The loch is part of a hydro-electric scheme and is dammed at both ends. Water flows into the northern end via the Cuaich Aqueduct. The southern end is linked to a hydro-electric power station at Loch Rannoch by a pipeline abstracting most of the flow of the 4 mi long River Ericht. The low northern barrage is located on the former natural watershed, raising the natural level of the loch slightly. The reservoir volume is 230 million m^{3} of water with a water length of 24.4 km. The Corrievarkie pumped-storage hydroelectricity project is planned to hold 22 million cubic metres of water in the hills above the lake. If built, it would have a power of 600 MW for 24 hours.

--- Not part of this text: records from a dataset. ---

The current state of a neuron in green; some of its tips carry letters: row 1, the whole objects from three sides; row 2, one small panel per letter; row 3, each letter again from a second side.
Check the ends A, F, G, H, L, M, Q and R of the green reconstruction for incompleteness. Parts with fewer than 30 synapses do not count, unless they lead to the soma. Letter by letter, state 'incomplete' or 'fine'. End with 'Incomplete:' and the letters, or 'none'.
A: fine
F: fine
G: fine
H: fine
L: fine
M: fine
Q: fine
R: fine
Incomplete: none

Loch Ericht is surrounded by a number of Munros, including Ben Alder (1,148 m), Geal-Chàrn (1,132 m). and the Drumochter hills on the SE side. Traditional hunting areas border the loch. These are called forests; the chief of which is Ben Alder Forest.

==Mapping==
Loch Ericht is covered by

- Ordnance Survey Explorer map 393 (1:25000) Ben Alder, Loch Ericht and Loch Laggan (ISBN 9780319239186) and
- Ordnance Survey Landranger map 42 (1:50000) Glen Garry and Loch Rannoch (ISBN 9780319231296).